Russia is now conducting a full assessment of the importance of the Chinese arms market to the Russian military industry. Some analysts believe that Russia is already switching its priority to other markets because of China's failure to fulfill its commitments. Under this circumstance, the likelihood that Russia will export Su-35 and Su-33 fighters to China is growing smaller. New obstacles may also interrupt the export of additional AL-31F engines and Su-27SK component parts to China.
Russia's economic recovery in the past few years means that money is no longer the only consideration in deciding where to export its military technology.

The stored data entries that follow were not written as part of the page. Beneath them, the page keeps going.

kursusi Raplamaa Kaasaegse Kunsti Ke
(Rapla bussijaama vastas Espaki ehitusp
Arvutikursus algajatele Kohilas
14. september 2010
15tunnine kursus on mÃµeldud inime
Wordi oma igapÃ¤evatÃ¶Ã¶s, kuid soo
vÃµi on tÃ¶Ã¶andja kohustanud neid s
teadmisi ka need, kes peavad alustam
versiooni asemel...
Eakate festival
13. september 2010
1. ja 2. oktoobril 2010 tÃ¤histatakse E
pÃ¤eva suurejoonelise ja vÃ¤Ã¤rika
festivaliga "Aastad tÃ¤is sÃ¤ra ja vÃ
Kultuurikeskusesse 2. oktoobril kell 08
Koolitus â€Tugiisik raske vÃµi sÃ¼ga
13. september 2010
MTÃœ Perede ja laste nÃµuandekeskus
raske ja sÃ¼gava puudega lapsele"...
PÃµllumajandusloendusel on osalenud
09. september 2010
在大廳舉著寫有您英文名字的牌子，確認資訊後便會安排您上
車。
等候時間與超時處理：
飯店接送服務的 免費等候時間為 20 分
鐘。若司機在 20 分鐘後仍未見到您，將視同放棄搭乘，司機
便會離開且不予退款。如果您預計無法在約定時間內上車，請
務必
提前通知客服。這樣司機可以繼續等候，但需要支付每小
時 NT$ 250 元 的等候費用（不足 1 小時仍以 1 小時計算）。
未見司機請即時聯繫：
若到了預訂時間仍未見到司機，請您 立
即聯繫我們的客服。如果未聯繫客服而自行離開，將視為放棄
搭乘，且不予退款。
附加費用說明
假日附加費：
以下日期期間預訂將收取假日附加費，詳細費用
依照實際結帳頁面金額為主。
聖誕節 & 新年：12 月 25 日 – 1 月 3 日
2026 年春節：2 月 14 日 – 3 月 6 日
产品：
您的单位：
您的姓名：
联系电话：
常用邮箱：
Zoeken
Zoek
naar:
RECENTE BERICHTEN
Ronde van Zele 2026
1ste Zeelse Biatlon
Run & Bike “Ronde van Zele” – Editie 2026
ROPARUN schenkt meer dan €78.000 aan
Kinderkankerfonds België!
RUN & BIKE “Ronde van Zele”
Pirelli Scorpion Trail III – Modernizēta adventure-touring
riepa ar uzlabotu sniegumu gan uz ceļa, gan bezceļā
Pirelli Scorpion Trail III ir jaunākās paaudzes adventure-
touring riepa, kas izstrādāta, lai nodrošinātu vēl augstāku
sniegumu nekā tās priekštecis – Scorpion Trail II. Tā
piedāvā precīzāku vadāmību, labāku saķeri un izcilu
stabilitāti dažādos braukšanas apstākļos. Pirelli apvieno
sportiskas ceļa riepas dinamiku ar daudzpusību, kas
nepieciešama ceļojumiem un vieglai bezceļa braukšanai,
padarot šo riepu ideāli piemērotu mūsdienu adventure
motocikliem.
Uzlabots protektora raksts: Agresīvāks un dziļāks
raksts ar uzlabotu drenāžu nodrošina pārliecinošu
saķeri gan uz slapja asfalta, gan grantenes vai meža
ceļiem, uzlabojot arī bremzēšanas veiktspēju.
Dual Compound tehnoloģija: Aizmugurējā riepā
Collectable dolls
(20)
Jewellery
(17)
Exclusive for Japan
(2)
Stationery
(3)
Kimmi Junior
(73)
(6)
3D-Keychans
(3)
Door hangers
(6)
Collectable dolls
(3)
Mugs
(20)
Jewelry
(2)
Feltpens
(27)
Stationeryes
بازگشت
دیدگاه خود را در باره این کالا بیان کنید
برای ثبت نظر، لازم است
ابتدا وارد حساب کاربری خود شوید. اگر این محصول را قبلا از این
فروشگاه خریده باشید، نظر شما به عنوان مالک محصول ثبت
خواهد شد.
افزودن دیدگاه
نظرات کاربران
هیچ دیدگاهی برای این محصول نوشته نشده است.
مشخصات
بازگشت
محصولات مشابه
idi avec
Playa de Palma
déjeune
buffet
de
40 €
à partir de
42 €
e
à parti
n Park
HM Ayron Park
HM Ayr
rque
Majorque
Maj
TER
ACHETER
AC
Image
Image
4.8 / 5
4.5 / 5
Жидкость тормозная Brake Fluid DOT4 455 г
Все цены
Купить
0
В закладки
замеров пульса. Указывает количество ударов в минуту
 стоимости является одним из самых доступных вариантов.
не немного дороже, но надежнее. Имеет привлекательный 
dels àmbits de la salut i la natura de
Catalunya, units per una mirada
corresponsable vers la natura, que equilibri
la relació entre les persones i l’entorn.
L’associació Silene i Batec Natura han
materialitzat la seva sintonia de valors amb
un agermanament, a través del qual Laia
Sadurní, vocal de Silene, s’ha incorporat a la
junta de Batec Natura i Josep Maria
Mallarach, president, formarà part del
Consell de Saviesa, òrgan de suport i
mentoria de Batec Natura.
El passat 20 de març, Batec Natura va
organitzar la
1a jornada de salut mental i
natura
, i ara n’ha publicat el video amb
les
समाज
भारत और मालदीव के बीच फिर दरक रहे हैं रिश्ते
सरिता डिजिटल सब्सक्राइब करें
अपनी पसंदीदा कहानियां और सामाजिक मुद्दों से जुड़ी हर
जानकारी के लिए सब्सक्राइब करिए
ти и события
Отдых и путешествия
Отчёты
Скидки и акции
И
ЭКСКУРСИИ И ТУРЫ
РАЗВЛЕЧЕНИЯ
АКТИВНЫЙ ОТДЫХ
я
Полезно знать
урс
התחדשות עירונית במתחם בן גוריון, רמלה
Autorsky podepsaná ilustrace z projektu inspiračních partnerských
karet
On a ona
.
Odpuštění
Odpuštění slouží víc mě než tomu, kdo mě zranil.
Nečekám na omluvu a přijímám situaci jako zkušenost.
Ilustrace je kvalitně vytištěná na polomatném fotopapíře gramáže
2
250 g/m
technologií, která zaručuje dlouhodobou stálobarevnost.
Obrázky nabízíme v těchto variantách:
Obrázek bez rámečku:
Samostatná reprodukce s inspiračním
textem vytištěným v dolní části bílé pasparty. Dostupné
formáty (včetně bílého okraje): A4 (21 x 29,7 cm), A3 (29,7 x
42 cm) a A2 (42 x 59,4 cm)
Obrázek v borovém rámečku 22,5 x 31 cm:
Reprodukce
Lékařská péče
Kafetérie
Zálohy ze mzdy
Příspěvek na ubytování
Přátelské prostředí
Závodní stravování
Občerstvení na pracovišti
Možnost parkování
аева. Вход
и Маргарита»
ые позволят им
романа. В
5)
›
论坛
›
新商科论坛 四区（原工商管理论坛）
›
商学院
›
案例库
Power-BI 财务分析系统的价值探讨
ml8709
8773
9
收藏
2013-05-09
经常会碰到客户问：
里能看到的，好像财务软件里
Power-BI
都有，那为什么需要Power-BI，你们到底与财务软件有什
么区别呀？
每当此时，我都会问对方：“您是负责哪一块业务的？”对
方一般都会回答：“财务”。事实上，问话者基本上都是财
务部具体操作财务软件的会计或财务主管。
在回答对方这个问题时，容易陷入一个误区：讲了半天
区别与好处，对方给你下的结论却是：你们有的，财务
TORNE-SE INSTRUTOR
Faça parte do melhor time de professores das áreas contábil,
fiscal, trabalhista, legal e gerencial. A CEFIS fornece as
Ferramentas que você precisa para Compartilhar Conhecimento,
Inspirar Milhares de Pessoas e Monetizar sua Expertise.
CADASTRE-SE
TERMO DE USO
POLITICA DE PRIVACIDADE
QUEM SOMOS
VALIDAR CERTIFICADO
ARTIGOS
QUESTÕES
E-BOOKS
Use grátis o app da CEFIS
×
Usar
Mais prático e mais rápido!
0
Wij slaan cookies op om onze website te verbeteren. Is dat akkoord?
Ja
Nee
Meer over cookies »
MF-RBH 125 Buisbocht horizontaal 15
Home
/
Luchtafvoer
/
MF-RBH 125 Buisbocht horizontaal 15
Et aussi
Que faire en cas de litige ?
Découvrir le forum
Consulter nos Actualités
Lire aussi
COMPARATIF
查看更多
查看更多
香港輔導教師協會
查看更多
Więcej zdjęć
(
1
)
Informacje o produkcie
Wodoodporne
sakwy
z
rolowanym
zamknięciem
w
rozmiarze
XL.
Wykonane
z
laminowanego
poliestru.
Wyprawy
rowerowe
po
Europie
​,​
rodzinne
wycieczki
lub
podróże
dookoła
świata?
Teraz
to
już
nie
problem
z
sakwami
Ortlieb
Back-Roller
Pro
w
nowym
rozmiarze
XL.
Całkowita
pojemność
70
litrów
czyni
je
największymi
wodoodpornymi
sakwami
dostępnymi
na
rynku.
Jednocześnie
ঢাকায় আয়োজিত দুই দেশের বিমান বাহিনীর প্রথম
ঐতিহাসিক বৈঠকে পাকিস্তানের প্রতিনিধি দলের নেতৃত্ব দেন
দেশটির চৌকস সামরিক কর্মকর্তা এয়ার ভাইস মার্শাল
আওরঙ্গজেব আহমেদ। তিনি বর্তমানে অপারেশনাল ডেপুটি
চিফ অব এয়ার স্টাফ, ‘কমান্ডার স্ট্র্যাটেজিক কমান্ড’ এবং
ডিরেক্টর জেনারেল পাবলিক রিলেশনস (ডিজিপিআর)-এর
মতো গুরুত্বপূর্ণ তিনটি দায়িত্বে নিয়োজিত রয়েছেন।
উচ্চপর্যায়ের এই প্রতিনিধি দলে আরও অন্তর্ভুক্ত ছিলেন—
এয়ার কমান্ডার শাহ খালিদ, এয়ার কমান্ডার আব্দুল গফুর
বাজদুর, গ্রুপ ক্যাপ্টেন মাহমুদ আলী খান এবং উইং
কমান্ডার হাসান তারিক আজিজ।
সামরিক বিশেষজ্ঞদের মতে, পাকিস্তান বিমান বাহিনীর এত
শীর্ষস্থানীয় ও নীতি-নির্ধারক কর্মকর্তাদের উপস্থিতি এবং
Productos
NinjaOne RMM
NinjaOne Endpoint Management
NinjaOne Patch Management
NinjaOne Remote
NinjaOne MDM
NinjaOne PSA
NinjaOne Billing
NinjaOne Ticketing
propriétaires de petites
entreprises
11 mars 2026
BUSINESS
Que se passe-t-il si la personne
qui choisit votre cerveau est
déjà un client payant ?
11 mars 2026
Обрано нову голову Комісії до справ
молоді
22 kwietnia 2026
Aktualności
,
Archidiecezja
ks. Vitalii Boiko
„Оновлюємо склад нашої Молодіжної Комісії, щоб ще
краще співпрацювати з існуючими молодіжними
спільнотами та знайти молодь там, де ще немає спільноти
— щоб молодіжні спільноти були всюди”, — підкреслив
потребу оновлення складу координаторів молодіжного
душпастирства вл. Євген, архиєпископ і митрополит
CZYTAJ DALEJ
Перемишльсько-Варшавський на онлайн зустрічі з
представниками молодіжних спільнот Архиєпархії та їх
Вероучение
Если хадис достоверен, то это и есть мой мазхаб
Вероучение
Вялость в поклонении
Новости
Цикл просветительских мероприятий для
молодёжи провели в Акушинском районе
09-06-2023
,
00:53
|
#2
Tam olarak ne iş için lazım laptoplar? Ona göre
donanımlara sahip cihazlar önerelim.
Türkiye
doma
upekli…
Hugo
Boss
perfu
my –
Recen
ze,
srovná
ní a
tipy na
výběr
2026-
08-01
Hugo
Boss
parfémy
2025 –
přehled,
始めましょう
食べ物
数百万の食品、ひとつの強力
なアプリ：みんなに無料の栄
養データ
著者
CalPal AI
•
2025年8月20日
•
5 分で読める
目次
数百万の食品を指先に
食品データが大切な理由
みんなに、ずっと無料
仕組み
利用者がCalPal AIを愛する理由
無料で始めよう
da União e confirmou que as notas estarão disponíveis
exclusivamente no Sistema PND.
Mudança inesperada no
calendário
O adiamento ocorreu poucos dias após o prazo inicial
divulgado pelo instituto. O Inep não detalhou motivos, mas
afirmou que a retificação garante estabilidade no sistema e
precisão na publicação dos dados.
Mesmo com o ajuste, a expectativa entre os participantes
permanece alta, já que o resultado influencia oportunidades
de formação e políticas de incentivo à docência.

Even if Russia imposes sanctions against China over the production of the J-11B fighters, production of the aircraft is unlikely to be affected. China has already imported what it needs from Russia, including 180 AL-31F engines that will arrive later this year. Also, since beginning the J-11B production, China has reinforced its cooperation with the Ukrainian and Belarus aviation industries.
An upgrade of the Su-27SK's avionics equipment was assisted by technology from the Minsk No. 558 Factory, while the Ukrainian Migremont Factory helped China in the repair and maintenance of fuselages. A chart showing the production of the J-11B on open display at the 2006 Zhuhai Air Show revealed that already 80 percent of its parts were manufactured domestically.
A source from the Chinese aviation industry said the Shenyang Aircraft Company suffers from low production efficiency, unlike the Chengdu Aircraft Company, which has received a series of domestic awards. The Chengdu company has already manufactured 120 J-10A fighters. It had been building J-7Es until 2007, but that production line will be officially closed within this year so as to put full attention to the manufacture of additional J-10As. A second J-10A production line is expected.
The above information suggests that due to low production efficiency, the first phase production of J-11Bs is intended mainly to meet the demand of the PLA Air Force. The possibility that China will export the aircraft is very slim. This is what concerns Russia. Under the original Su-27SK production transfer agreement, the 200 J-11 fighters should not be exported to any third country. Yet Russia suspects that China's intention in suspending the J-11 production agreement ahead of time is to develop the J-11B export market independently.
There has been speculation that Shenyang is currently developing a two-seater version of the J-11B, possibly designated J-11BS. The aircraft was said to be similar to the Su-27UBK fighter-trainer, but fitted with Chinese-made powerplant, avionics, and weapon suite.